> _How to complete this task_
Write the next part of the forum thread about an appraiser asked to discuss a past appraisal in a lawsuit, picking up after its final sentence.

The appraisal in question was for a lender (Greenpoint) and was a purchase loan for borrower A from seller B.

The estate of seller B is suing their financial advisor saying they sold the property in question too low at that time.

The appraisal value was, in my opinion, at market value at the time of the purchase.

I advised the attorney I could not talk about the appraisal w/o an OK from Greenpoint.

Is that correct ?

I actually did the appraisal for a loan broker, who funded the loan with Greenpoint. That loanbroker now tells me Greenpoint has since sold the note to a new bank. ..

Your opinions please. . . . .
 

liznindy

Senior Member
Joined
Jan 15, 2002
Professional Status
Certified Residential Appraiser
State
Indiana
Refer the attorney to the Statement of Limiting Conditions of the appraisal report....particularly items 4, 8, & 10.

You are correct in that you need permission from your client to discuss details of the appraisal but you could fax a copy of the Statement of Limiting Conditoins and Appraiser's Certification to the attorney.

He (the attorney) should obtain the services of an appraiser (someone other than you) for a retrospective appraisal if he is needing a value of the subject as of the date of sale.

> _Data to examine_
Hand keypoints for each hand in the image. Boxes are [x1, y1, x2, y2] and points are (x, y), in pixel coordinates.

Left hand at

* * *

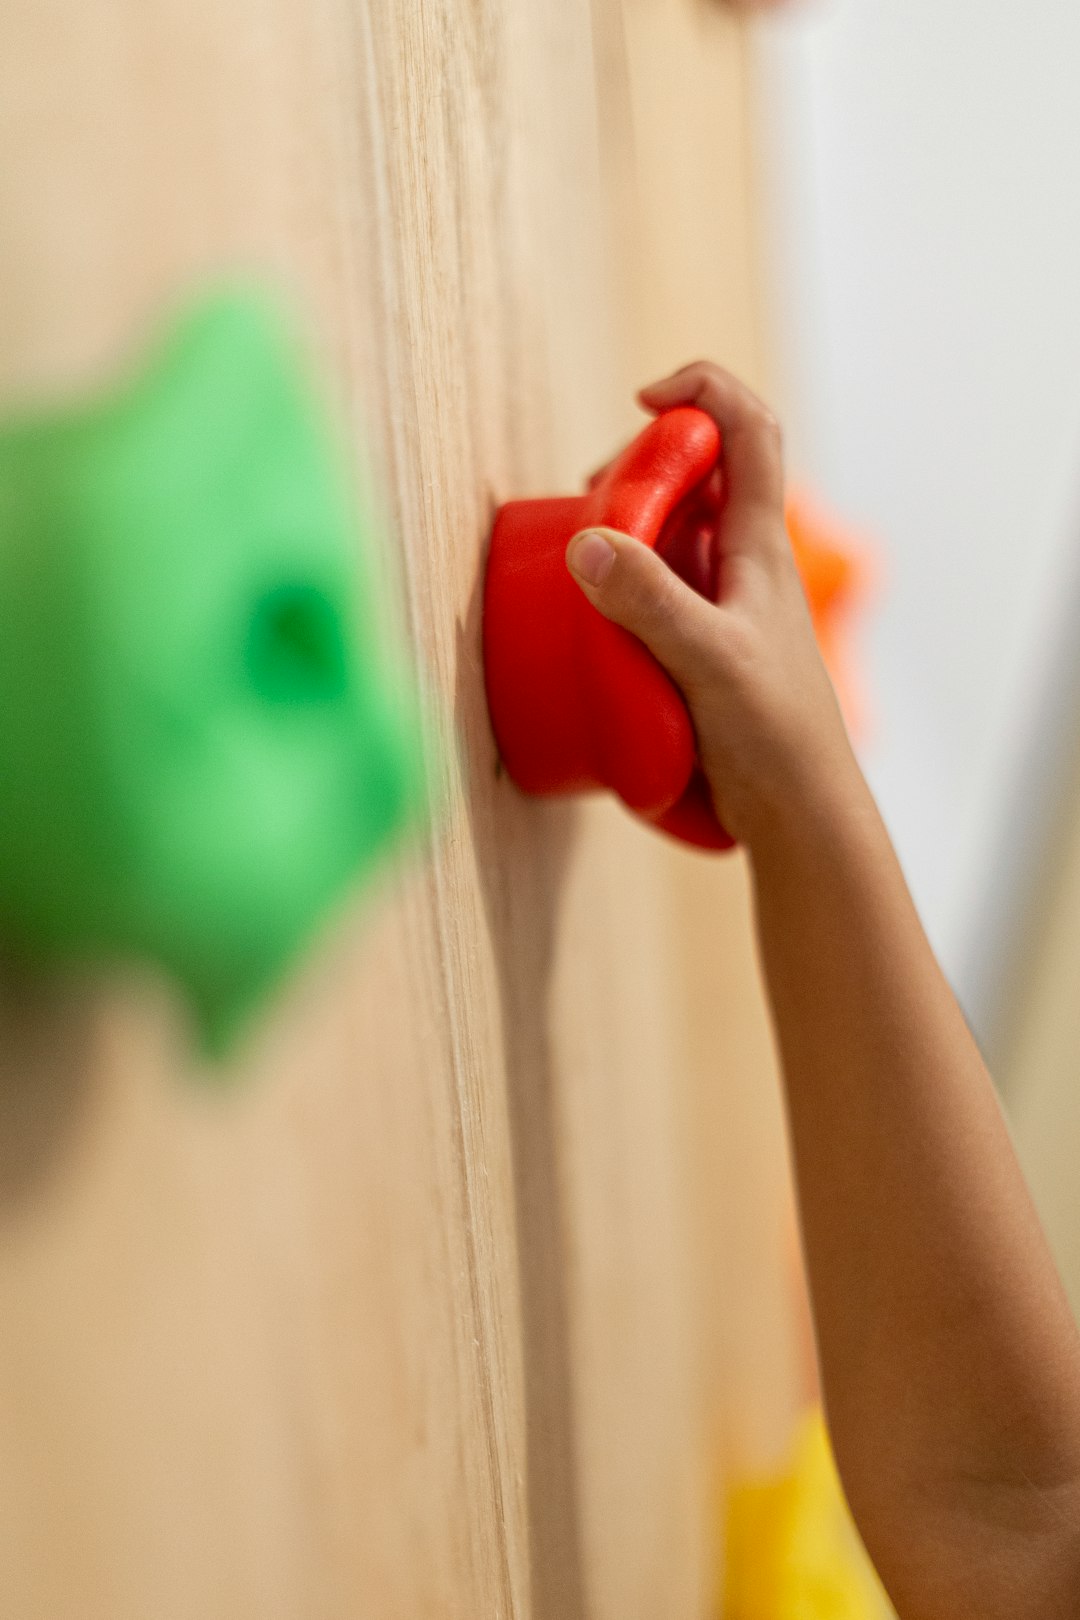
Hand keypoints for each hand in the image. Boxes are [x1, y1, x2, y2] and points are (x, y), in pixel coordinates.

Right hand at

> _Response to this task_
Mountain Man

Elite Member
Joined
Jan 15, 2002
Professional Status
Certified General Appraiser
State
Georgia
Sounds to me like the attorney either wants a "professional witness" for the "material witness" fee....... cheaper. Or he's just trying to save the client some money by using a previous report. :p

Nope, sorry..... due to client confidentiality, you will need get the judge to order me to provide a copy. With the court ordering it, you are off that hook. Now for the next thing...... Want my testimony? Pay me as a "professional witness". :mrgreen:
 

Restrain

Elite Member
Joined
Jan 22, 2002
Professional Status
Certified General Appraiser
State
Florida
1: Have the court issue a subponea.
2. Bill the attorney and be sure that the fee includes the time to go back and review the documentation and sales data for the report. You'll need to be very prepared.

Good luck.

Roger
 

Mike Garrett RAA

Elite Member
Gold Supporting Member
Joined
Jan 14, 2002
Professional Status
Certified Residential Appraiser
State
Colorado
I don't think you can claim "confidentiality" as a way out of appearing in court IF you are subpoenaed. Does the attorney already have a copy of the appraisal?

It is ok to send the attorney a copy of the Statement of Limiting Conditions that says you don't have to appear unless you agree to do so and will be paid accordingly. Your fee should include $zzz for review time since it has been several years and you "can't recall" the appraisal. Then you need to charge for your time to appear...many appraisers charge by the hour but I prefer a flat rate (maybe 2X my appraisal fee....PER DAY). Lastly, include all your expenses such as travel, phone calls, etc.

Usually when they see what is going to cost....I don't have to appear, and I like it that way! They always try send you an appearance warrant with a $15 check. Just call them and say...."no way, see the Limiting Conditions attached to the appraisal report".
 

Walter Kirk

Senior Member
Joined
Jun 24, 2003
Professional Status
Licensed Appraiser
State
New Jersey
The intended user is Greenpoint Mortgage, and the purpose of the appraisal was to secure mortgage financing for the borrower. The seller has no interest in or right to that report.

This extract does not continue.